The February 2011 Journal of Thoracic Oncology has the long-awaited new classification for lung adenocarcinoma. This paper is a MAJOR multidisciplinary achievement that aligns the interests, concerns, and expertise of pathologists, oncologists, surgeons, and radiologists. I can't think of another classification in any other organ system that has attempted this kind of collaborative effort or produced an audacious result. It is evidence-based and rationales for various critical decisions are clearly expounded.
One of the interesting asides is the questions posed by different specialty stakeholders. Studying this alone provides compelling insights into different perspectives on lung adenocarcinoma. As pathologists, we must appreciate and understand these perspectives to be effective participants in the care of these patients and remain relevant to the oncology team. Thus, there is a radical shift from the previous paradigm tumor classification meant mainly for pathologists:
The goal is not only longer to solely provide the most accurate diagnosis but also to manage the tissue in a way that immunohistochemical and/or molecular studies can be performed to obtain predictive and prognostic data that will lead to improvement in patient outcomes.
Here's my key points:
- Modified classification scheme for small biopsy/cytology specimens (Table 2)
- Incorporation of histochemical stains (mucin), IHC stains (TTF-1, p63), and molecular studies in classification--reflecting what we already do in practice, I might add
- Elimination of "bronchioloalveolar carcinoma" and replacement with adenocarcinoma-in situ including a size limitation of ≤3 cm (and insistence on total histologic examination)
- Introduction of term/concept of "minimally invasive" ADC defined as a discrete solitary lesion ≤3 cm with predominantly lepidic growth and ≤ 5 mm invasion in greatest dimension
- Definition of a new subtype, "lepidic predominant" ADC (LPA) for nonmucinous tumors with a predominantly lepidic growth pattern but with at least one focus of invasion > 5 mm
- For invasive ADC, semiquantitative subtyping into patterns in 5% increments based on "comprehensive histologic subtyping"--this incorporates previous work of Dr.
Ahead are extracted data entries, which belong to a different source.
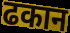
ढकान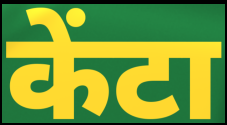
केंटा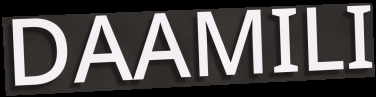
DAAMILI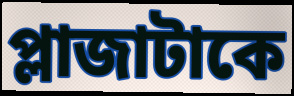
প্লাজাটাকে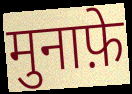
मुनाफ़े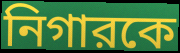
নিগারকেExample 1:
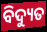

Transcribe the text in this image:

ବିଦ୍ୟୁତ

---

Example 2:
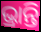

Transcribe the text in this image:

ଭ୍ରାନ୍ତି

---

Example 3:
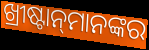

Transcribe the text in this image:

ଖ୍ରୀଷ୍ଟାନ୍‌ମାନଙ୍କର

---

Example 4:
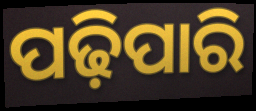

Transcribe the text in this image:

ପଢ଼ିପାରି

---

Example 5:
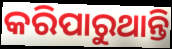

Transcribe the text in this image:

କରିପାରୁଥାନ୍ତି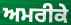
ਅਮਰੀਕੇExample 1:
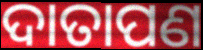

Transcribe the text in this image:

ଦାତାପଣ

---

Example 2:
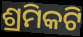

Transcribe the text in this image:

ଶ୍ରମିକଟି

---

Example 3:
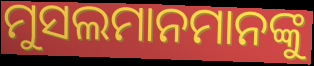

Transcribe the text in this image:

ମୁସଲମାନମାନଙ୍କୁ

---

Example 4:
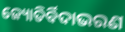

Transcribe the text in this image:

ଜ୍ୟୋତିର୍ବିଦାଭରଣ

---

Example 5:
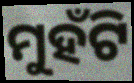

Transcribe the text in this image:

ମୁହଁଟି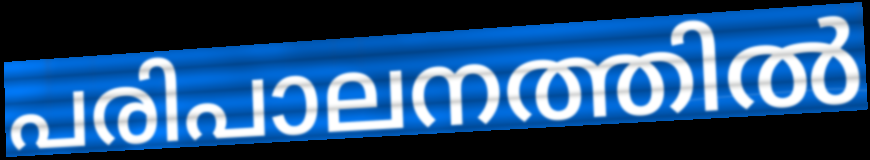
പരിപാലനത്തിൽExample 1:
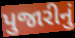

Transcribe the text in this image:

પુજારીનું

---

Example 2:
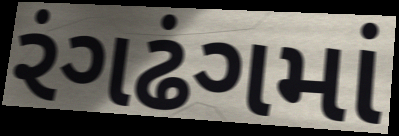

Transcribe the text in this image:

રંગઢંગમાં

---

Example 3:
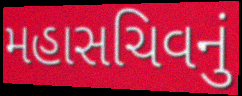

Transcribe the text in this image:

મહાસચિવનું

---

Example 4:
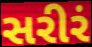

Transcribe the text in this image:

સરીરં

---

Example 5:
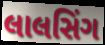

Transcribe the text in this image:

લાલસિંગ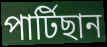
পাৰ্টিছান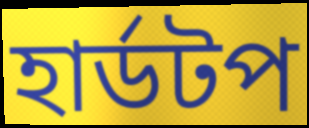
হার্ডটপ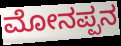
ಮೋನಪ್ಪನ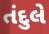
તંદુલેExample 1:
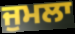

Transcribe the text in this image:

ਜੁਮਲਾ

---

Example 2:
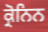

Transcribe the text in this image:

ਕ੍ਰੋਨਿਨ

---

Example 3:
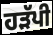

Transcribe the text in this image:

ਹੜੱਪੀ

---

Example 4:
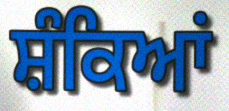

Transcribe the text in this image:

ਸ਼ੰਕਿਆਂ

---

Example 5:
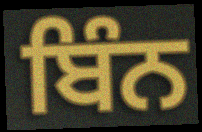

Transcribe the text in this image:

ਬਿੰਨ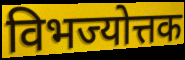
विभज्योत्तक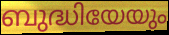
ബുദ്ധിയേയും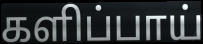
களிப்பாய்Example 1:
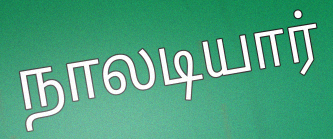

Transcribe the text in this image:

நாலடியார்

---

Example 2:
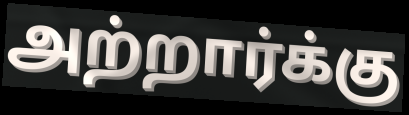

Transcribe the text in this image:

அற்றார்க்கு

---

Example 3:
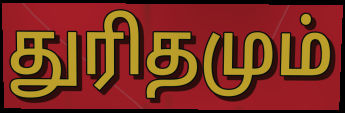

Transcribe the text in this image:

துரிதமும்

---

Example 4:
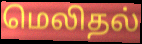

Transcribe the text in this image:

மெலிதல்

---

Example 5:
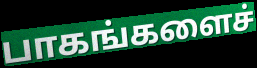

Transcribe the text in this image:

பாகங்களைச்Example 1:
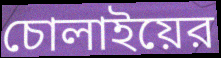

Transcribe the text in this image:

চোলাইয়ের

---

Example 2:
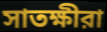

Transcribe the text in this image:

সাতক্ষীরা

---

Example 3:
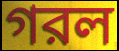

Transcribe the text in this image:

Travis et al (see previous post)
- Re-classification of "formerly" mucinous BAC as invasive mucinous ADC, in recognition that the majority of these tumors demonstrate invasion--Table 4 is a nice summary of invasive mucinous ADC versus nonmucinous AIS/LPA
- Addition of enteric ADC as a recognized variant--these are the tumors that morphologically (and immunohistochemically CK7-,CK20+) resemble primary/metastatic colorectal ADC
- Re: small biopsies--"All current data that justify the importance of the distinction between histologic types of NSCLC in patients with advanced lung cancer are based on light microscopy alone." (my emphasis)
- Clearly stated considerations for "good practice" regarding judicious use and conservation of small biopsy specimens
- Very helpful algorithm for ADC diagnosis in small biopsy/cytology specimens
- Excellent table (5) summarizes associations between ADC subtypes, molecular patterns and radiographic appearance
There is also a nice summary of research questions for specifically for pathologists as well as clinical research questions related to the identification of prognostic and predictive markers/features.
One recommendation that was made in consideration of future molecular research is one I think is applicable not only with regard to future molecular studies but is crucial for all studies looking for prognostic and predictive markers: that these studies be based on "well-annotated clinical and pathologic datasets." My own personal experience with lung cancer research confirms this recommendation and I wholeheartedly agree. It is essential to carefully review all cases included in any retrospective study and I would propose that a histologic tool be developed for annotating cases prospectively to be entered in a database.